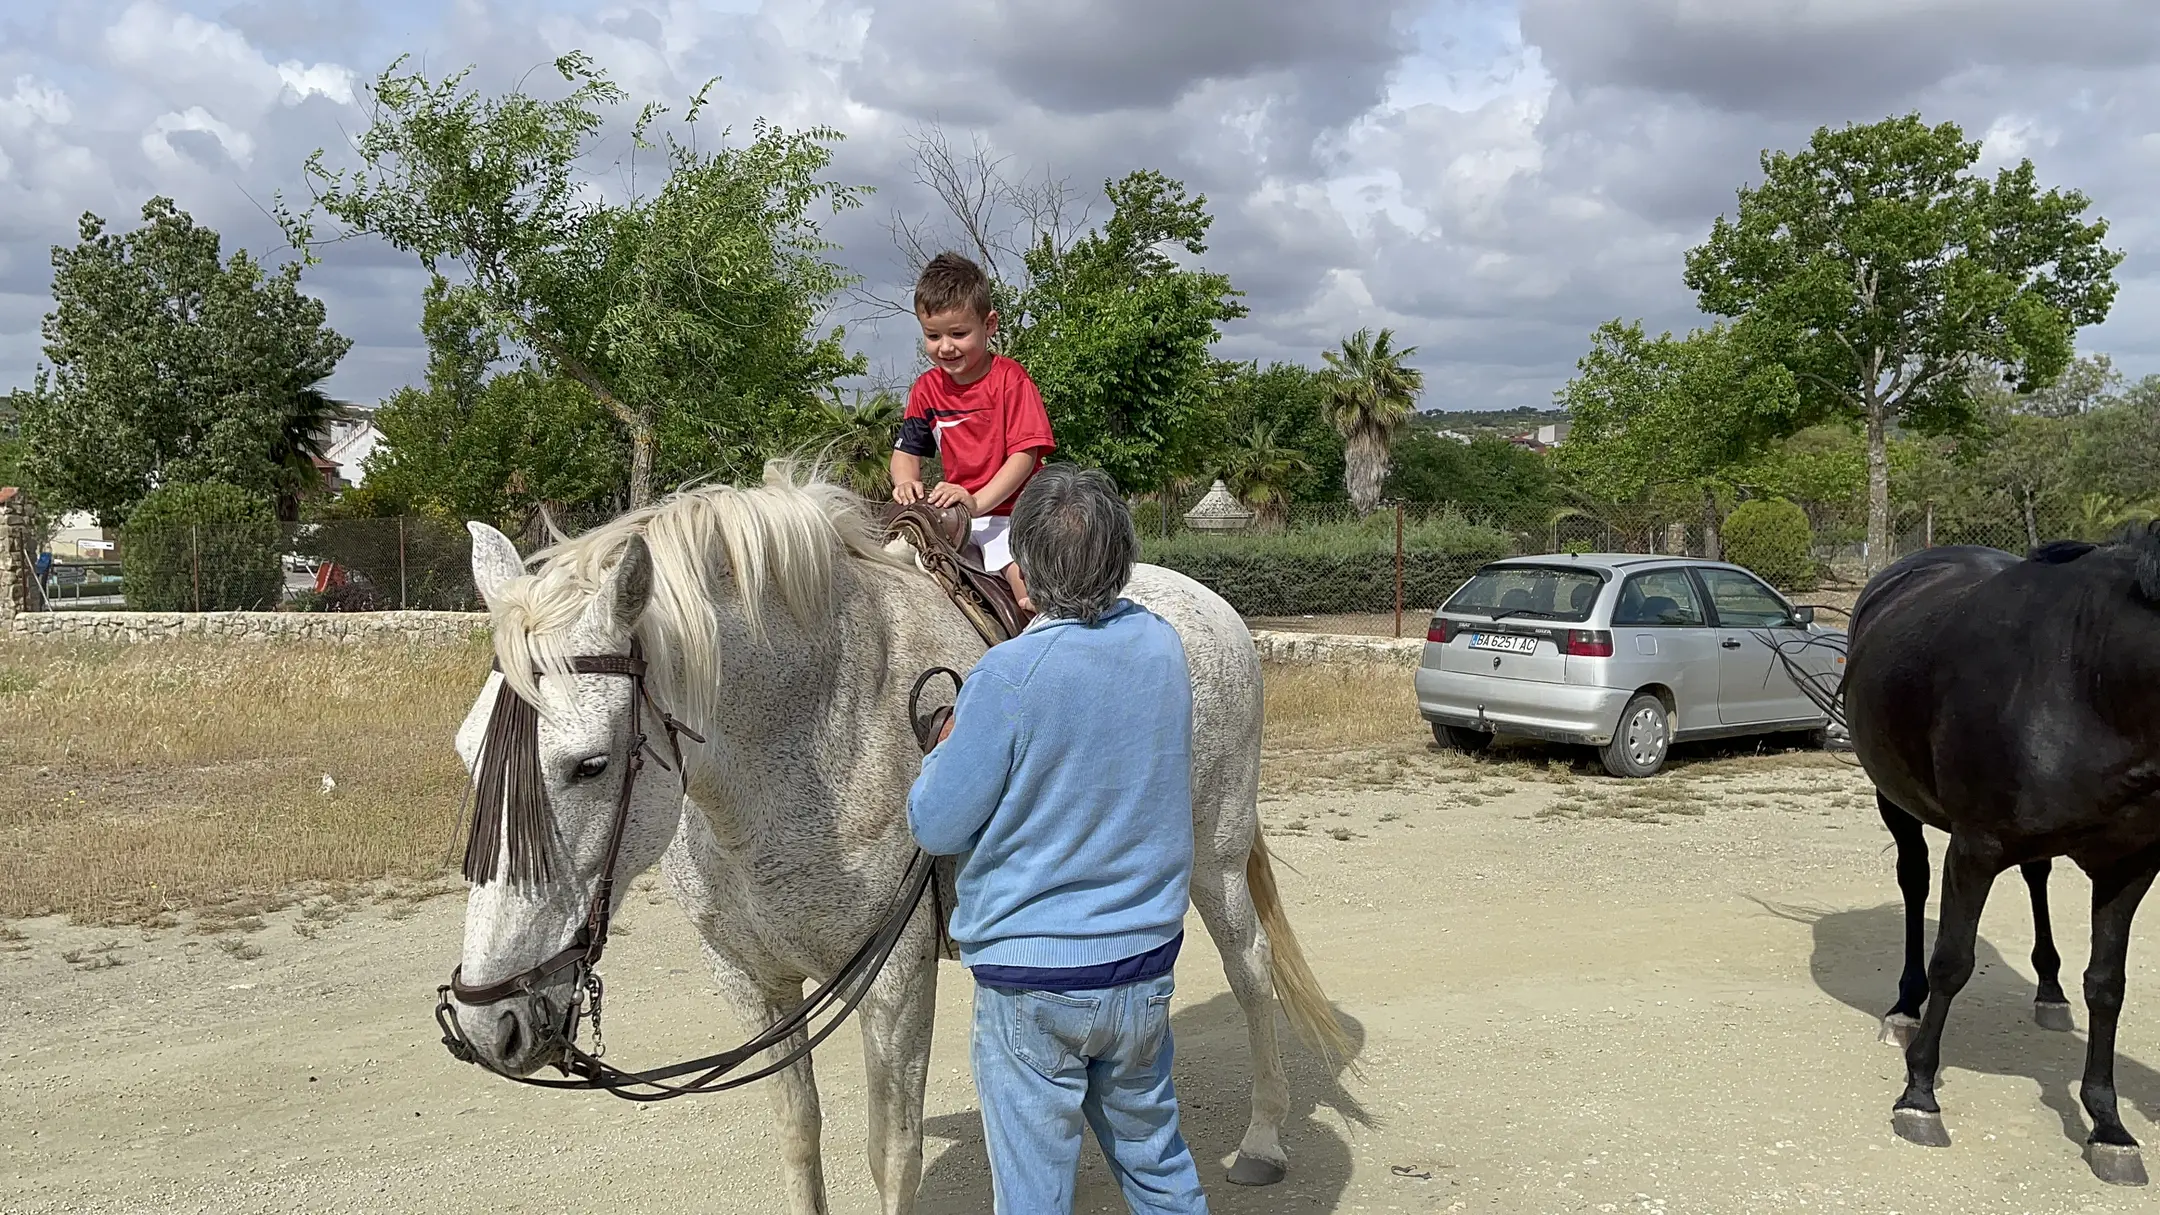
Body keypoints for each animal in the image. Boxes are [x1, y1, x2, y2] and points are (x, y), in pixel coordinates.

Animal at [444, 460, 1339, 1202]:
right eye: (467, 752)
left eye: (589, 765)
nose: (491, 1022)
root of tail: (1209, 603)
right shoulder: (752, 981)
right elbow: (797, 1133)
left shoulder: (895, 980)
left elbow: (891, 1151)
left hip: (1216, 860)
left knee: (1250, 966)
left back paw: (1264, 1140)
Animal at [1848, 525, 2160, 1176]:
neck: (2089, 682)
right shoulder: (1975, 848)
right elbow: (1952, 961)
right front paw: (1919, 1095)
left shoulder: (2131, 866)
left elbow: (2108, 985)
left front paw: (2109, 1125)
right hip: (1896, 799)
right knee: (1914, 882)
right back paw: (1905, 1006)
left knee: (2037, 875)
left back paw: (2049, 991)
......
» Aim of the task
Your answer must be an exact copy of the records, with no pictures in it.

» Answer for this exercise
Body keypoints for each animal in the image. Boxes are [x1, y1, x2, y2] and points are (x, y), in pixel coordinates.

Animal at [444, 460, 1339, 1202]:
right eye: (467, 752)
left eye: (589, 765)
nose: (491, 1022)
root of tail: (1209, 603)
right shoulder: (752, 981)
right elbow: (797, 1133)
left shoulder: (895, 980)
left elbow: (891, 1151)
left hip: (1216, 860)
left knee: (1250, 966)
left back paw: (1264, 1140)
Animal at [1848, 525, 2160, 1176]:
neck: (2089, 682)
right shoulder: (1975, 848)
right elbow: (1952, 961)
right front paw: (1919, 1095)
left shoulder: (2131, 866)
left elbow: (2108, 985)
left front paw: (2109, 1125)
right hip: (1896, 799)
right knee: (1914, 882)
right back paw: (1905, 1006)
left knee: (2037, 875)
left back paw: (2049, 991)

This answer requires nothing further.